Na domiar złego agencje ratingowe ostrzegają przed redukcją oceny wiarygodności kredytowej Stanów Zjednoczonych ze względu na spowolnienie gospodarcze. Agencje ostrzegają, że podniesienie limitu zadłużenia oraz zaproponowane oszczędności są niewystarczające, aby uzdrowić amerykańskie finanse publiczne. Takie stanowisko przedstawił Moody's oraz Fitch.
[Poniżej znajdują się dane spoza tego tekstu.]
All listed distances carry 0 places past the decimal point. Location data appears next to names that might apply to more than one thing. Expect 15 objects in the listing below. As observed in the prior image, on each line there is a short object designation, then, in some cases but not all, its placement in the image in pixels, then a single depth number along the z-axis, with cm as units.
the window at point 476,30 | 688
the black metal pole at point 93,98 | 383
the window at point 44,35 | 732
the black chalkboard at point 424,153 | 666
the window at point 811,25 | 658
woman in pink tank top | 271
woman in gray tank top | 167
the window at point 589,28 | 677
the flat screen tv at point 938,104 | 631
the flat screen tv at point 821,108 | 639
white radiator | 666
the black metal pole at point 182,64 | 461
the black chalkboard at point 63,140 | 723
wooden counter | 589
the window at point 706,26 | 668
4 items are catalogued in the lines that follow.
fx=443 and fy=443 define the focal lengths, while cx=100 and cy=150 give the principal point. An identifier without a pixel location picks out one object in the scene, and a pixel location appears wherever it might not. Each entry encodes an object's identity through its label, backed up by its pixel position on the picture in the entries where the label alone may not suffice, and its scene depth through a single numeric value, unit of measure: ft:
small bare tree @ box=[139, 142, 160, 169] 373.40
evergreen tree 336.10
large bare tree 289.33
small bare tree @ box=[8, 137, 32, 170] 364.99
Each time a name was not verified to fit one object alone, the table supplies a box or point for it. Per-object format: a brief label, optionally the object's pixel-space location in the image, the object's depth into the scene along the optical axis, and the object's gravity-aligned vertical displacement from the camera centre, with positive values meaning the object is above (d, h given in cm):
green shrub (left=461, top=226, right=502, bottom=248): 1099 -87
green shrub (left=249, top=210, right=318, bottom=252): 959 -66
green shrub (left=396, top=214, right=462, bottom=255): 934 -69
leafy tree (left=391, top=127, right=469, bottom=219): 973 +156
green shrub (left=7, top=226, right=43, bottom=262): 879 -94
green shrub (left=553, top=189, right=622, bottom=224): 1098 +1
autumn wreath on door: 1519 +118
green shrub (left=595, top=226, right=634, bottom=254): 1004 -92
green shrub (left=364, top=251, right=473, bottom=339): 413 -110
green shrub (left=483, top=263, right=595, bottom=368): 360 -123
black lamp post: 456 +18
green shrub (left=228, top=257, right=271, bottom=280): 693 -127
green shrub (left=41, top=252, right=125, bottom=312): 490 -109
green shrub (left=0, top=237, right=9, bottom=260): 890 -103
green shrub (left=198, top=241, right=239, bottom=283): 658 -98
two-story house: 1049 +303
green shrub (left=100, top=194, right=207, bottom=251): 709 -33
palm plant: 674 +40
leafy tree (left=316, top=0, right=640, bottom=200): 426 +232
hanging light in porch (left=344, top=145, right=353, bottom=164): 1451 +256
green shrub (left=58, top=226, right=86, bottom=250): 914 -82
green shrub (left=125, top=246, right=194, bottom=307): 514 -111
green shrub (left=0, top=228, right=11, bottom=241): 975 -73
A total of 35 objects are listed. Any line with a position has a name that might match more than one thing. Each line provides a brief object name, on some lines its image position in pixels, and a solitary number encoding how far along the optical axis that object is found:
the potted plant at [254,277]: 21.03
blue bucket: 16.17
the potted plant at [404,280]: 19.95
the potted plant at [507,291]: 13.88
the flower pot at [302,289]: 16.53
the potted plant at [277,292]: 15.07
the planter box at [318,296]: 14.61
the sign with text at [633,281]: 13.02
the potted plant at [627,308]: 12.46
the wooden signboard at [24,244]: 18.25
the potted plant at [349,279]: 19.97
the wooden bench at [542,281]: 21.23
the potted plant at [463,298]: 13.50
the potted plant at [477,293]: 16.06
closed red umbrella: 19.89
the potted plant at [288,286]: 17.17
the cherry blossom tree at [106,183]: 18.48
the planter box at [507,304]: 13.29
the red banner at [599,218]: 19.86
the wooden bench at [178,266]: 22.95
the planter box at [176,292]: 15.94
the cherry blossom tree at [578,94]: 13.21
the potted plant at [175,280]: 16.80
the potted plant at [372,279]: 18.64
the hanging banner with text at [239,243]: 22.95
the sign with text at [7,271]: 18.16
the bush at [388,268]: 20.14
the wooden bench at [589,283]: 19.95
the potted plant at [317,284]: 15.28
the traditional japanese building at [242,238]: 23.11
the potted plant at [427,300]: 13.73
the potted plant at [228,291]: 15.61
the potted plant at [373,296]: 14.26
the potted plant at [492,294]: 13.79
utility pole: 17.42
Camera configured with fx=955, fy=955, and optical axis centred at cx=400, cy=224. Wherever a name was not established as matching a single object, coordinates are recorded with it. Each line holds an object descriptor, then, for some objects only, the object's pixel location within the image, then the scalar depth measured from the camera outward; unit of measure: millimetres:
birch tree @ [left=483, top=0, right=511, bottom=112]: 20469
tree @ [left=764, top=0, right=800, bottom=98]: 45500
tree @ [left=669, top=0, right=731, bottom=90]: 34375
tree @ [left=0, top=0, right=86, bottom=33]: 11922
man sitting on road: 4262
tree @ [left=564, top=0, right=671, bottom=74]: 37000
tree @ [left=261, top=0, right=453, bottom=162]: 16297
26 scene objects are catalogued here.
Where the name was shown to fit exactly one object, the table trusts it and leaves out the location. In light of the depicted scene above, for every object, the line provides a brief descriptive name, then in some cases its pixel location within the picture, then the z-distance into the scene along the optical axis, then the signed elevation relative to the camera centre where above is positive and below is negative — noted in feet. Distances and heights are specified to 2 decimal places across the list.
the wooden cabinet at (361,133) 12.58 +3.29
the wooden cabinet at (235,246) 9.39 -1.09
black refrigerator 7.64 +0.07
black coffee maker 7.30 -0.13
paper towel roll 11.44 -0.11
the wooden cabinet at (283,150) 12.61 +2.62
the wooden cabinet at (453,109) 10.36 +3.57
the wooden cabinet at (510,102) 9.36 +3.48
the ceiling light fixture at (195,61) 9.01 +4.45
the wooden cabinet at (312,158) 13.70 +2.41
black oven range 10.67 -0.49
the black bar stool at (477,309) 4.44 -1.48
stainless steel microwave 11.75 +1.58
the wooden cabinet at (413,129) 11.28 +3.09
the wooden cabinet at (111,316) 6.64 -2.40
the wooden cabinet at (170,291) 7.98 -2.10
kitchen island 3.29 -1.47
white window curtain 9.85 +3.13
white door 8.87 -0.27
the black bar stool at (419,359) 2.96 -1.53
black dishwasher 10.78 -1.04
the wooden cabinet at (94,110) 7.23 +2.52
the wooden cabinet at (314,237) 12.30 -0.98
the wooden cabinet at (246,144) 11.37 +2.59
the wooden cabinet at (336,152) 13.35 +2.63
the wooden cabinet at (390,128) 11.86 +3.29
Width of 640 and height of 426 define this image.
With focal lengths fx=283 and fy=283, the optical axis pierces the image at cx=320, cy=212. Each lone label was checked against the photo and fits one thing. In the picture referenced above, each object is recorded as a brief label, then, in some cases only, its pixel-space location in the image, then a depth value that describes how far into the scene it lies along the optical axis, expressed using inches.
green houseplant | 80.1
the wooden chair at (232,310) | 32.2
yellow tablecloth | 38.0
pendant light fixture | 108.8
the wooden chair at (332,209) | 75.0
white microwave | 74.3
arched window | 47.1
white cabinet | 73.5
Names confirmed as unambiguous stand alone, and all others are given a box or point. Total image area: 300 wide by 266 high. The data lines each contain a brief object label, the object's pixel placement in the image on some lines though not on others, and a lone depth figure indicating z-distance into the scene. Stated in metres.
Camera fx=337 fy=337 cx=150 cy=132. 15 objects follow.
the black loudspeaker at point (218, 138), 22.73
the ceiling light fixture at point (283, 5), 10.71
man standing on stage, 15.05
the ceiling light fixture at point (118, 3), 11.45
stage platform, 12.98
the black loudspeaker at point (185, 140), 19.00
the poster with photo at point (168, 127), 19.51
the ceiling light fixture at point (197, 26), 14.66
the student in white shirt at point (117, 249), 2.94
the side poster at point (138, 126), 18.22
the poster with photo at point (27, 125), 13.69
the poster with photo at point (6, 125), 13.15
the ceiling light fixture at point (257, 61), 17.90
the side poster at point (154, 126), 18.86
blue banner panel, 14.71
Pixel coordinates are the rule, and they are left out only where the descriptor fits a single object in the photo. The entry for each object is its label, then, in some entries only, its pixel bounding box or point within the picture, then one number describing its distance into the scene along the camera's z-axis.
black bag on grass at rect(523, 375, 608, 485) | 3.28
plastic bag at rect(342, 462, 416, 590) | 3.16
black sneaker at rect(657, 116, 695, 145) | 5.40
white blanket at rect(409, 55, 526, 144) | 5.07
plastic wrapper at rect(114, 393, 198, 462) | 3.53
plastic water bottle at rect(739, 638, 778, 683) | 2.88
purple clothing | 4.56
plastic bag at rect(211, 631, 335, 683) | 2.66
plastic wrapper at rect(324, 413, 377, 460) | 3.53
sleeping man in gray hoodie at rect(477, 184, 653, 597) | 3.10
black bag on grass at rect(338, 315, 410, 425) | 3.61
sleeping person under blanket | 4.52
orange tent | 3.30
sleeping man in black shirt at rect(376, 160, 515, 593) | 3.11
Podobne problemy dotykają Unię Europejską. Obecnie największą uwagę skupiają na sobie Włochy oraz Hiszpania. Oba kraje zmagają się z problemem ochłodzenia koniunktury, który destabilizuje finanse publiczne. Przedstawione dzisiaj indeksy koniunktury dla sektora usługowego spadły poniżej 50 p. - poziomu charakterystycznego dla okresów spowolnienia gospodarczego.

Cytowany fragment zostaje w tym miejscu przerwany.